All right, maybe “Independence Day” was even more implausible than this. But audiences actually cared for the people in that film – and yes, actually cheered when the alien ships went down. Emmerich’s fatal blunder in “The Day After Tomorrow” was pitting the good guys against … the weather? Somehow you just don’t get that sense of triumph in the end.
And if his intention was for viewers to suddenly realize, “Oh my God – we’re the bad guys! We caused this disaster with our irresponsible consumption of the Earth’s natural resources!” then I have news for you, Mr. Emmerich: Everyone who just saw your movie got into their gas-powered cars and drove home.
“The Day After Tomorrow”
Rated PG-13 for intense situations of peril
Starring: Dennis Quaid, Jake Gyllenhaal, Emmy Rossum, Sela Ward
Directed by: Roland Emmerich
Length: Two hours four minutes
Now playing at: Astoria Gateway Cinemas, Cannes Cinema in Seaside
Short take: Despite some impressive panoramas, this flick is one big disaster, literally and figuratively.

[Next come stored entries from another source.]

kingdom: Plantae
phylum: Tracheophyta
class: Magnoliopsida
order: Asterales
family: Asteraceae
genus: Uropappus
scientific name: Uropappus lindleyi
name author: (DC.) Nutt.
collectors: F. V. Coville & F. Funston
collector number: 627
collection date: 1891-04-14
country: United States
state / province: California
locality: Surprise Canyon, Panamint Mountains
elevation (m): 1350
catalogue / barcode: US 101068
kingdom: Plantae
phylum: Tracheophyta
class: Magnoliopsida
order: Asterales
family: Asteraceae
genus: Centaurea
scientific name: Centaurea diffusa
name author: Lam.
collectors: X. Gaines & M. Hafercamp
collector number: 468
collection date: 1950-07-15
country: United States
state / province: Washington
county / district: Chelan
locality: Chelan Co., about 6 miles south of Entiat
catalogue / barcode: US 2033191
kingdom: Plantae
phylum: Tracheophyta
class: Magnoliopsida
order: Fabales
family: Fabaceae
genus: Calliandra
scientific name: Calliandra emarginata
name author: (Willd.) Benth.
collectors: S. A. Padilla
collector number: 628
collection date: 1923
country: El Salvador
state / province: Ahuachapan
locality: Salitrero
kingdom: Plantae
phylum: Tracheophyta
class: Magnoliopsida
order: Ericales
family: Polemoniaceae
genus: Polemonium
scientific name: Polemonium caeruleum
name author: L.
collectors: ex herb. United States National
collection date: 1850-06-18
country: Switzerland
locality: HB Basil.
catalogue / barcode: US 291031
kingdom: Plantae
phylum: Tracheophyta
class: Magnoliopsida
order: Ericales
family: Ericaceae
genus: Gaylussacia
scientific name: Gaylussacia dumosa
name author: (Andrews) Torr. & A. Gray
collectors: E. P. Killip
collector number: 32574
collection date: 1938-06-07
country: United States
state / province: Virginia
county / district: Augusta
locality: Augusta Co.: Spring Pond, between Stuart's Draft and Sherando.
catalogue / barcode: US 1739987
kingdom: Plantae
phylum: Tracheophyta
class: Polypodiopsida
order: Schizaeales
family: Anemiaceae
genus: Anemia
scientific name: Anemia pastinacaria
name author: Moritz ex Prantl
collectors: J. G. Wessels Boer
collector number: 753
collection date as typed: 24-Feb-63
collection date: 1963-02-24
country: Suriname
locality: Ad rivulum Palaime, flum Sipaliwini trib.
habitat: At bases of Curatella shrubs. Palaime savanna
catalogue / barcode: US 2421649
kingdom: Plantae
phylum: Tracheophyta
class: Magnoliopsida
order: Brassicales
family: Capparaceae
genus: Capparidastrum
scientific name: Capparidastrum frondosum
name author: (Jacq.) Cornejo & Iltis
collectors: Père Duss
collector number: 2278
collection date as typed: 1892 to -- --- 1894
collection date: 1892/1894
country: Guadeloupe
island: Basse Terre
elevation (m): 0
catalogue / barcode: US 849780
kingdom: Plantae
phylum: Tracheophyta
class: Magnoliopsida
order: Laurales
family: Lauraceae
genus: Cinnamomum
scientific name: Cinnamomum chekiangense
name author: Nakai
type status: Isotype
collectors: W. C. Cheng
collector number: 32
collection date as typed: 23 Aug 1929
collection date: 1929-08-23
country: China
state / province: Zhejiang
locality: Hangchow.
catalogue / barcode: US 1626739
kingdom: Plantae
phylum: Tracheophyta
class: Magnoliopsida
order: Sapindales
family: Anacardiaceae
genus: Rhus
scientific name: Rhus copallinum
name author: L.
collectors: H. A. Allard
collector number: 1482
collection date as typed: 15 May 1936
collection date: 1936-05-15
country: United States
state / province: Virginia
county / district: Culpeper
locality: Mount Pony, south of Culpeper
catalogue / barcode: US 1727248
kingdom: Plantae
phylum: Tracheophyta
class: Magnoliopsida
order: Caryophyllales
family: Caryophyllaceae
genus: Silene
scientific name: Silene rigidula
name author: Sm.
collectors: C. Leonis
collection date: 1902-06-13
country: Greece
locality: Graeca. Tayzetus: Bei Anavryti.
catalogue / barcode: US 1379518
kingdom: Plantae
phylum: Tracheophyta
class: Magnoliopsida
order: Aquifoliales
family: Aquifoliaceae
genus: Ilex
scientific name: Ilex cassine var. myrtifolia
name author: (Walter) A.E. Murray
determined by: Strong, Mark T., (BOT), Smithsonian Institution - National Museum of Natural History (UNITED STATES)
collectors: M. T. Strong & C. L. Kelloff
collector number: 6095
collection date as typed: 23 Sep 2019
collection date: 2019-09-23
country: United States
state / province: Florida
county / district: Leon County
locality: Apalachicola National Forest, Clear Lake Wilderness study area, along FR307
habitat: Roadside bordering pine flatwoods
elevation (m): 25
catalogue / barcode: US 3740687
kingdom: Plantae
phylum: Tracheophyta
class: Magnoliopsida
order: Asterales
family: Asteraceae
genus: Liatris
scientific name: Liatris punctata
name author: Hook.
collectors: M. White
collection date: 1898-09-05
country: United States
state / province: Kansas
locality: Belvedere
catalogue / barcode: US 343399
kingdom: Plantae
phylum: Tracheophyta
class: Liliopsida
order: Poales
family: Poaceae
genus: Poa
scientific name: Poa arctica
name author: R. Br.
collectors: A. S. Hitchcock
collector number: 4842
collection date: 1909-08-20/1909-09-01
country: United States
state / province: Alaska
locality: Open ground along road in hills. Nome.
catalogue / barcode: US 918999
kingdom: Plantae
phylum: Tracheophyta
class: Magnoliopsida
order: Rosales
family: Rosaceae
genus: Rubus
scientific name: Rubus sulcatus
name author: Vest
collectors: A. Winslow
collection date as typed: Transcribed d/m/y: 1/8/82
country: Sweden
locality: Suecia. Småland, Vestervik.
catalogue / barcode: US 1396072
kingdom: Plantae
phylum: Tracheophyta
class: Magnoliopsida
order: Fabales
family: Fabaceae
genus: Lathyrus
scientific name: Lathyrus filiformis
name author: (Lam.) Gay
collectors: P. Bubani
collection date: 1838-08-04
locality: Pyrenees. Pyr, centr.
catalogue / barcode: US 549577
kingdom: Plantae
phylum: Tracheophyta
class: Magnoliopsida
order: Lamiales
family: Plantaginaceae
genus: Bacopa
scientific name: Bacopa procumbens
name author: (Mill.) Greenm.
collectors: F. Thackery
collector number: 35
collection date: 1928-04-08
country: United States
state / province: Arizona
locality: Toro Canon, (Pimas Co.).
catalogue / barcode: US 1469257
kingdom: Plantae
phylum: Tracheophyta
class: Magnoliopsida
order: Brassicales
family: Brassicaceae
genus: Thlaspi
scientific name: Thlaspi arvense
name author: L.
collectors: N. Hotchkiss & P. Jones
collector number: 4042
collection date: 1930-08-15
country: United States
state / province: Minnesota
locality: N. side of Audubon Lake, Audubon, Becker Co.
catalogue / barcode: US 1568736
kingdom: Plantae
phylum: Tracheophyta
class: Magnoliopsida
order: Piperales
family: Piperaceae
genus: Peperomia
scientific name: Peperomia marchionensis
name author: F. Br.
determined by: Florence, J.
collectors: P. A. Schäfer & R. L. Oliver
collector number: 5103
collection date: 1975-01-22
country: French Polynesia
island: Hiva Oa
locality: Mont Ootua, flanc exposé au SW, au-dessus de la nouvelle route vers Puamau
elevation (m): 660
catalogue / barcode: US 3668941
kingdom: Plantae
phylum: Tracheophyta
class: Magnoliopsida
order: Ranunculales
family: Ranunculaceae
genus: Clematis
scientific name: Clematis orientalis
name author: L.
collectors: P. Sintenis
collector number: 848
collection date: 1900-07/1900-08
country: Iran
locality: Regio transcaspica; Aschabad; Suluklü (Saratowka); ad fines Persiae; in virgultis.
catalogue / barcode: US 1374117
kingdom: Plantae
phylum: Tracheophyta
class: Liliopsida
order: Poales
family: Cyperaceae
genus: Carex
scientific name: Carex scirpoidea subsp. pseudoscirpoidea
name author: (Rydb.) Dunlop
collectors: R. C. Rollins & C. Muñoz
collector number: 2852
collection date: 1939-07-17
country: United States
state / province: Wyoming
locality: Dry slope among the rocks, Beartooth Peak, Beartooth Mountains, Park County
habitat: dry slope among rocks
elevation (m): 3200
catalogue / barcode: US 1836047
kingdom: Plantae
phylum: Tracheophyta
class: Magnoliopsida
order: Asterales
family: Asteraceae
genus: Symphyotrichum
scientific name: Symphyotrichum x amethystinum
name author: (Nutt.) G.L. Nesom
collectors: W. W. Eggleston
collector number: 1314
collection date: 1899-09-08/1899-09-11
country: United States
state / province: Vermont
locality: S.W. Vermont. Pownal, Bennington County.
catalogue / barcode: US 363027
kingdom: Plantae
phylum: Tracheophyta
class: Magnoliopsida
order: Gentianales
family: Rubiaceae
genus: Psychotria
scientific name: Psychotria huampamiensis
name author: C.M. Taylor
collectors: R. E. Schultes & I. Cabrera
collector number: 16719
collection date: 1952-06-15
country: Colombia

Audiences won’t appreciate the chasms in the plot or the tepid characters, not to mention being slammed with overt environmental messages for two hours.
Rating: Two stars (out of four)
Movie trivia: Writer/director Roland Emmerich paid $200,000 out of his own pocket to make “The Day after Tomorrow” the first what?
Answer: “The Day after Tomorrow” is the first “carbon-neutral” film in Hollywood – all carbon dioxide emitted by the production is offset by the planting of trees and investments in renewable energy.